INTRODUCTION: Although pregnancy and labor are considered physiological processes, the potential for catastrophic complications is constant and may develop rapidly. There is growing evidence that admission of high risk patients into the intensive care unit is associated with a reduction in maternal mortality. This study was aimed at reviewing all obstetric patients admitted into the intensive care unit (ICU) of Federal Teaching Hospital, Abakaliki. METHODS: This was a retrospective study of all obstetric patients who were admitted into the ICU between January 1st 2012 and December 31st 2013. RESULTS: During the study period, there were 5176 deliveries.
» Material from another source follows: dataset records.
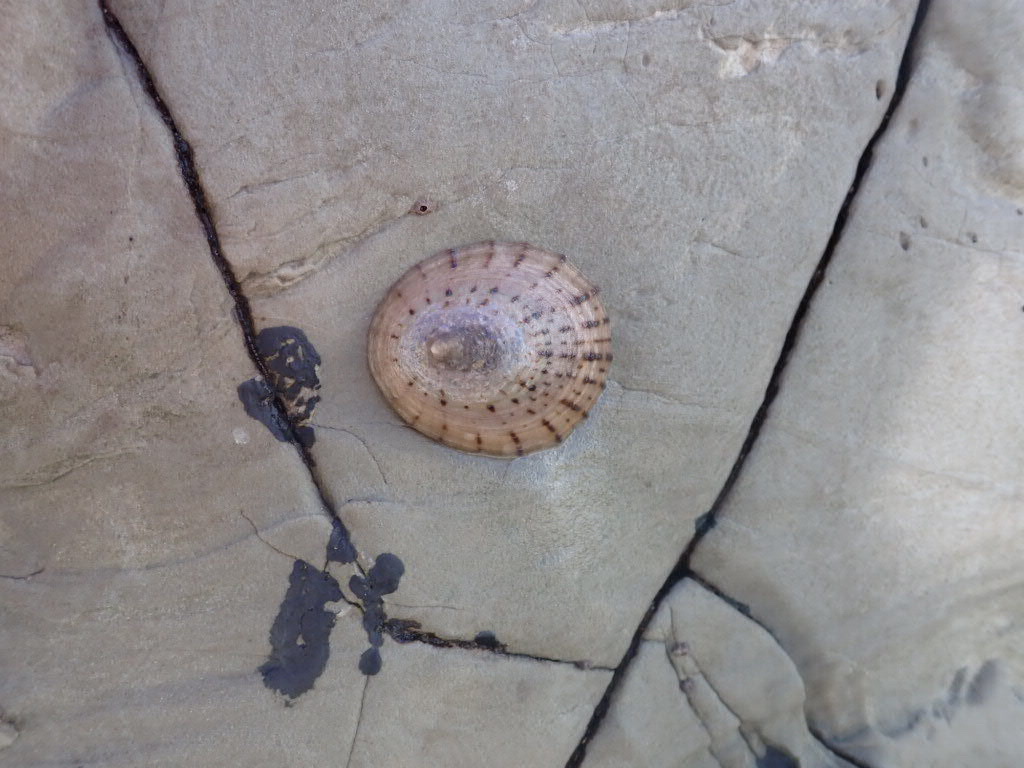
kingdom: Animalia
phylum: Mollusca
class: Gastropoda
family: Nacellidae
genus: Cellana
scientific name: Cellana radians
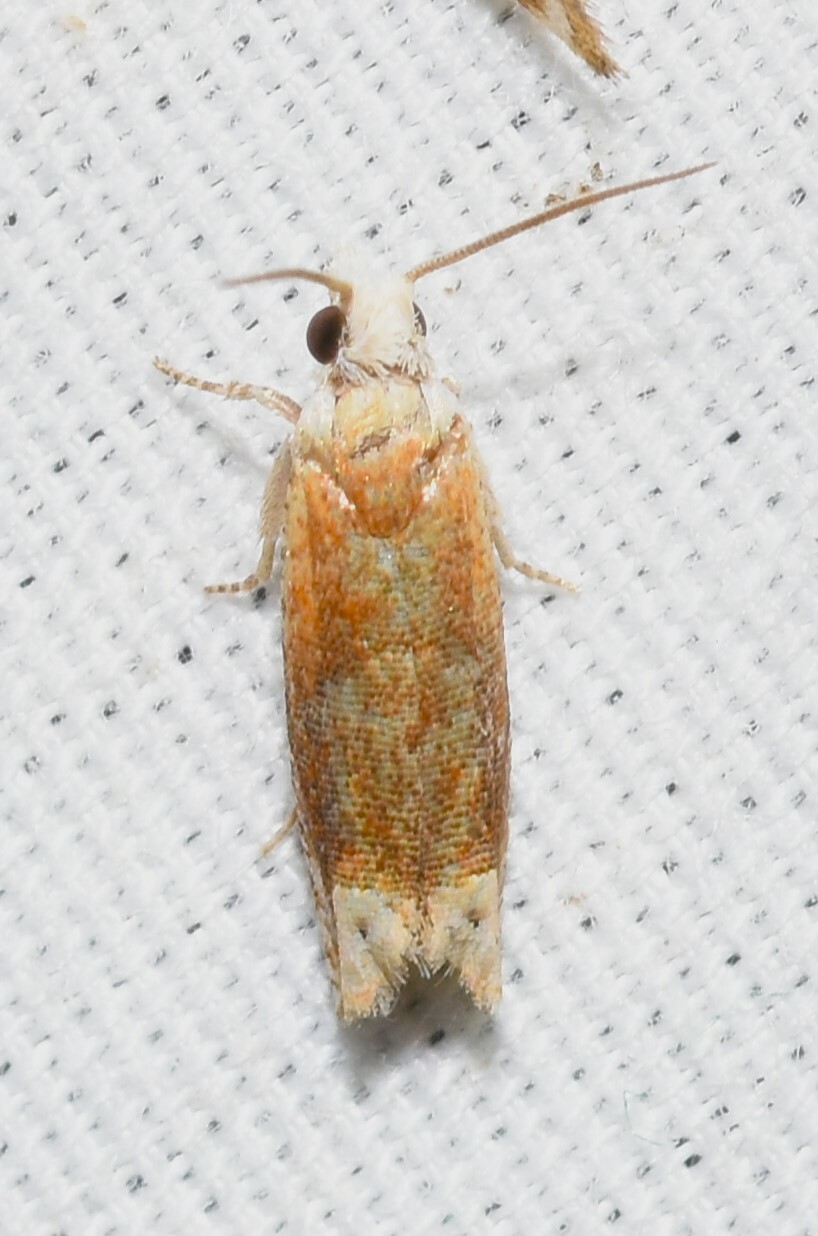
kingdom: Animalia
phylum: Arthropoda
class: Insecta
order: Lepidoptera
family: Tortricidae
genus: Eucosma
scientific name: Eucosma raracana
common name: Reddish eucosma moth
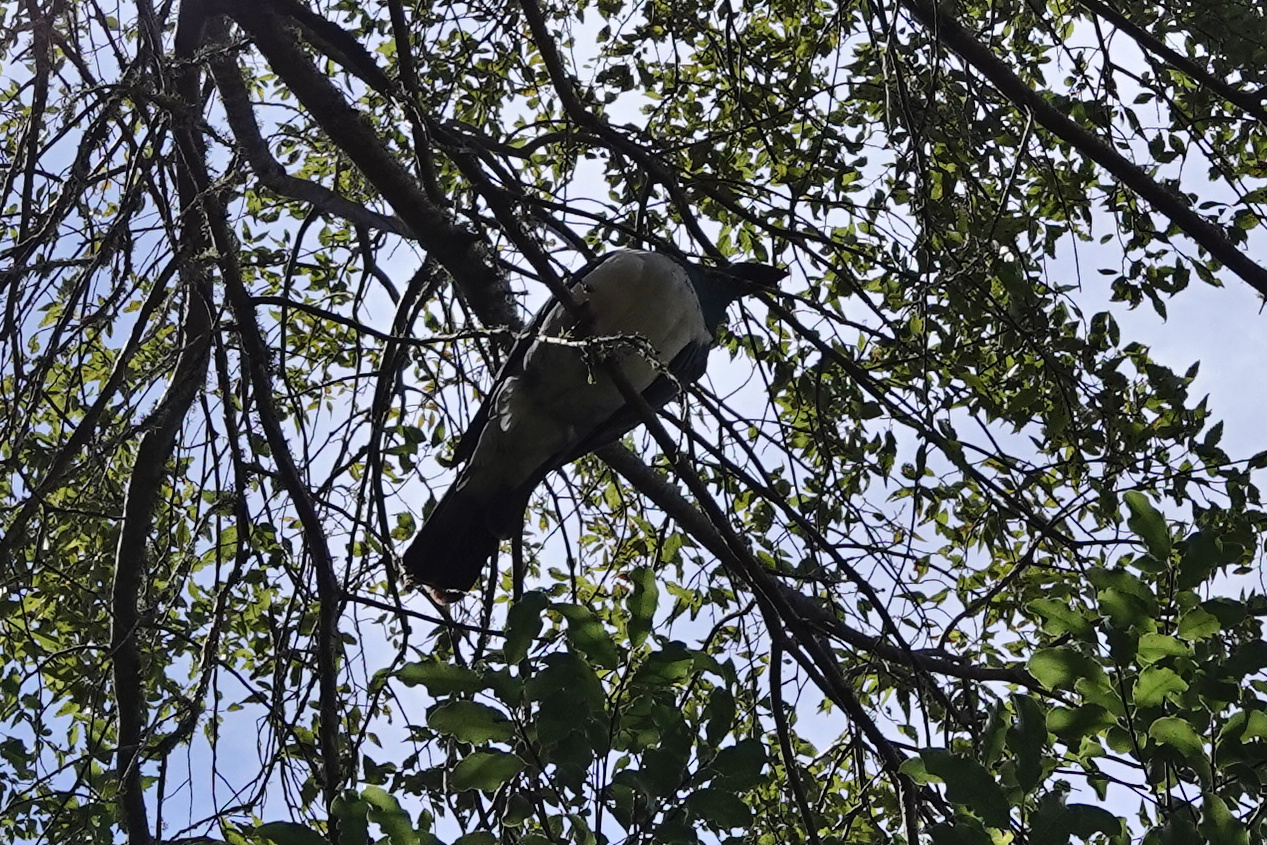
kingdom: Animalia
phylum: Chordata
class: Aves
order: Columbiformes
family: Columbidae
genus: Hemiphaga
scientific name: Hemiphaga novaeseelandiae
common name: New zealand pigeon
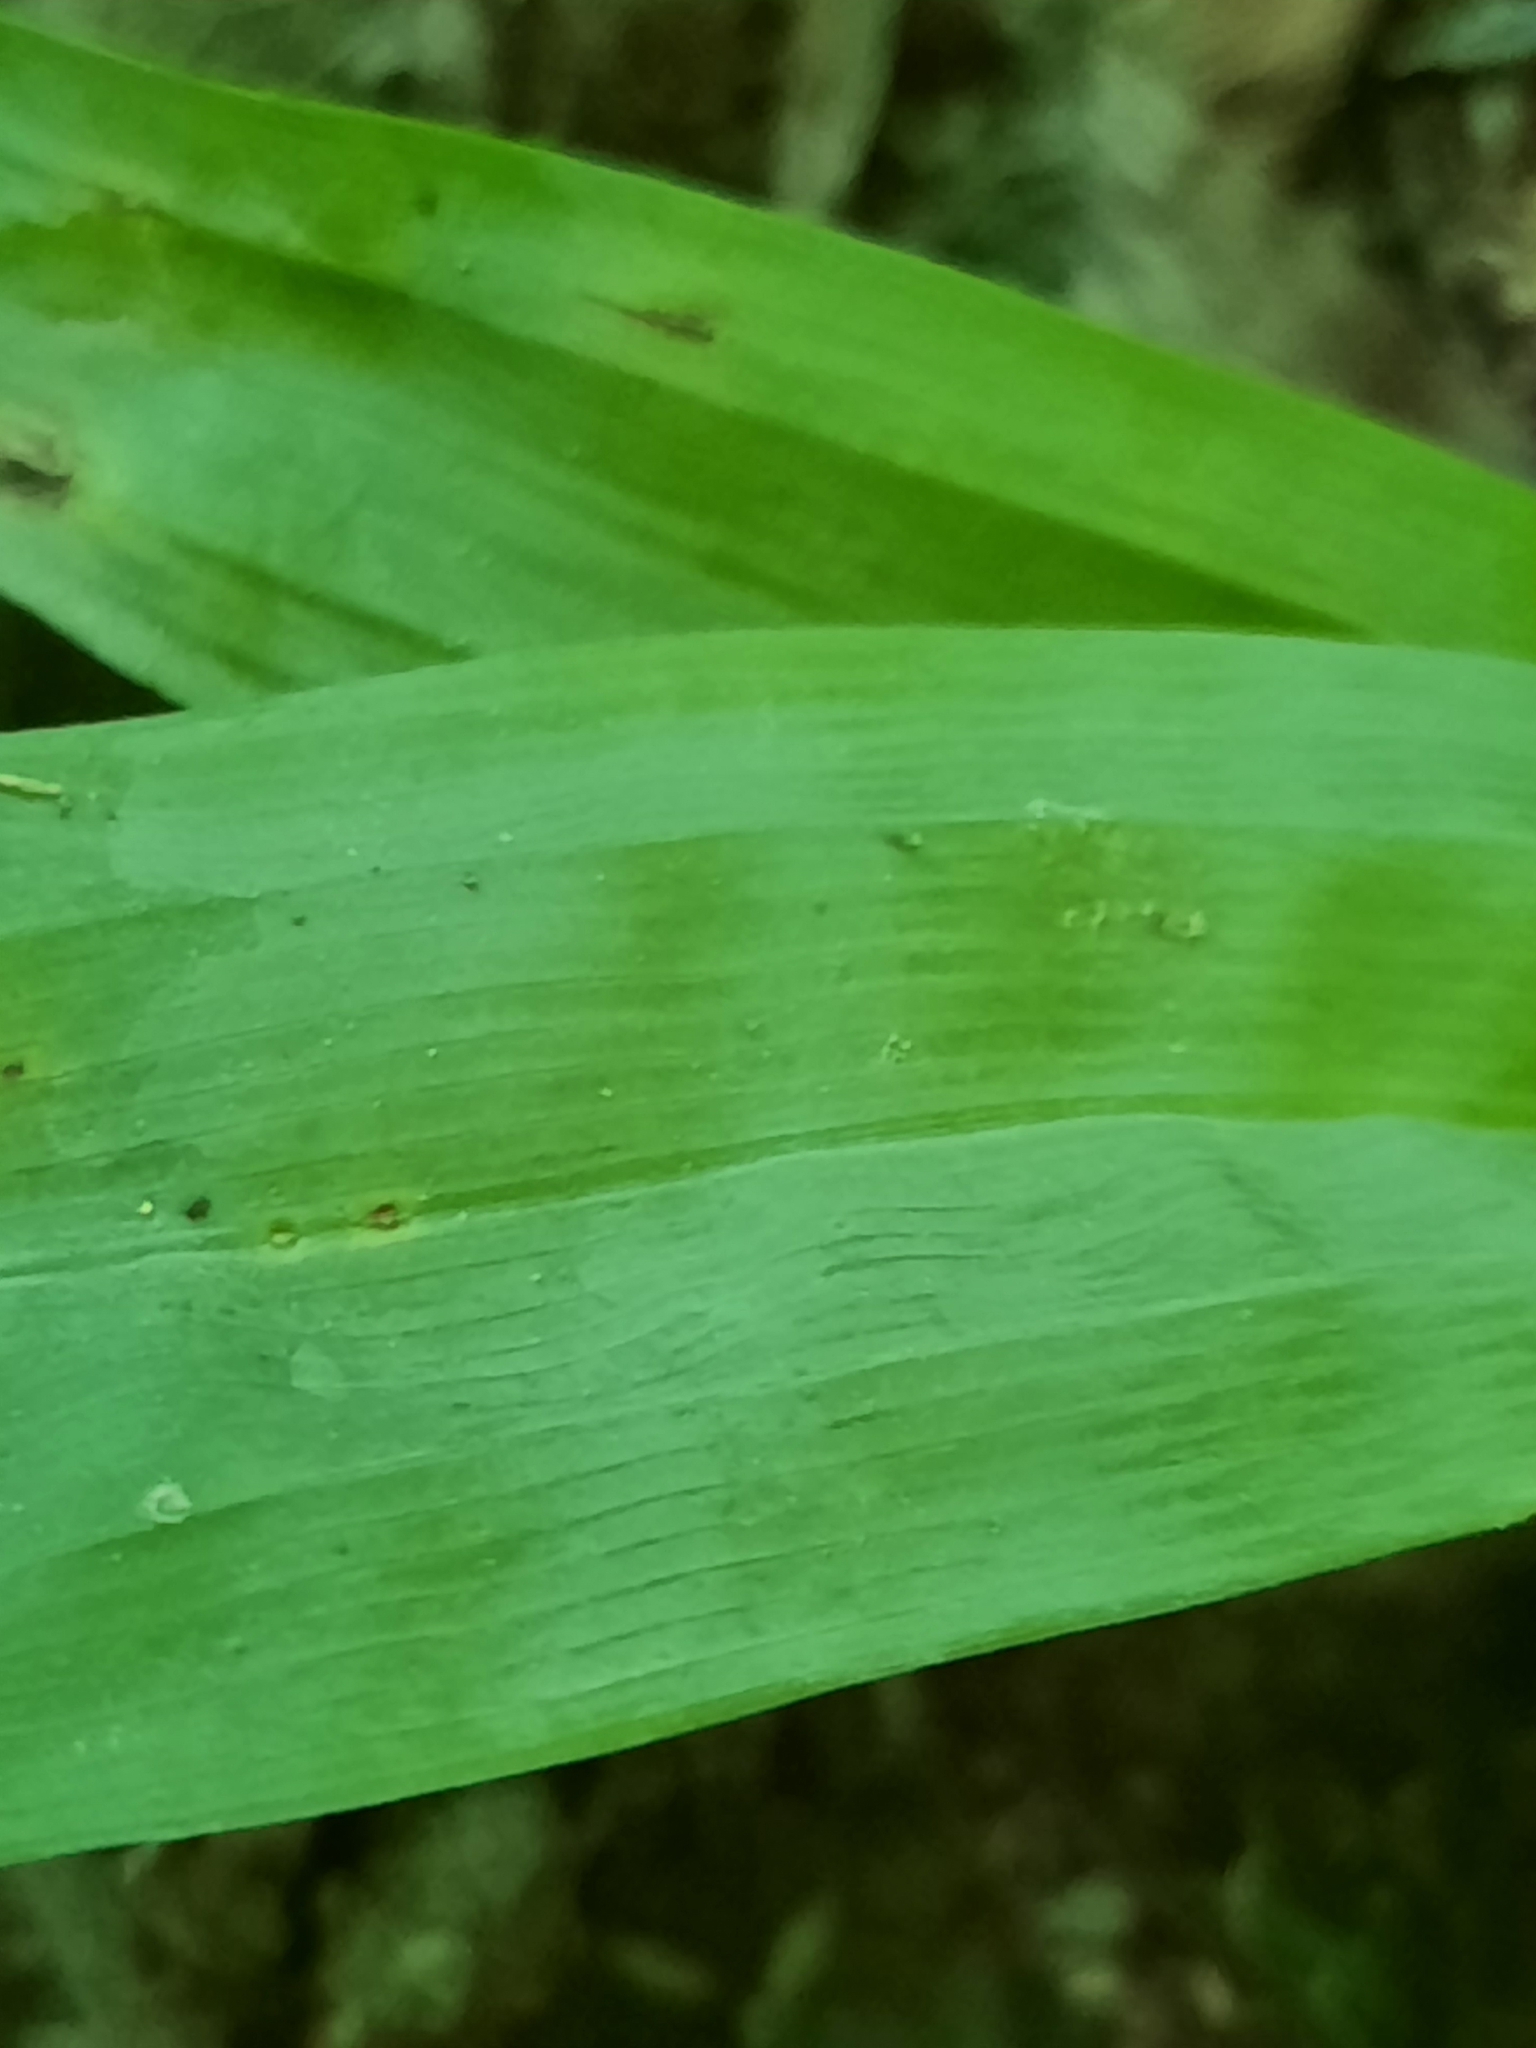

Over the same period there were 89 obstetric patients admitted and managed in the ICU, accounting for 1 in 58 deliveries. A total of 53 (59.0%) patients were between 21 and 30 years. The mean age was 28.4±5.8 years and most of the patients were primiparous. Two thirds of the patients were unbooked. The mean duration of admission was 4.5±3.2 days. All the patients were admitted at postpartum period. The most common indication for admission was ruptured uterus 32 (36.0%) with a case fatality rate of 18.8% and contributing 50% of the overall maternal mortality. There were 12 (13.5%) maternal deaths and booking status was significantly associated with maternal death (P = 0.046). CONCLUSION: The commonest indication for admission was ruptured uterus. Almost all the maternal mortalities were among unbooked patients. These maternal deaths can be prevented by booking for antenatal care and the presence of skill birth attendants at delivery.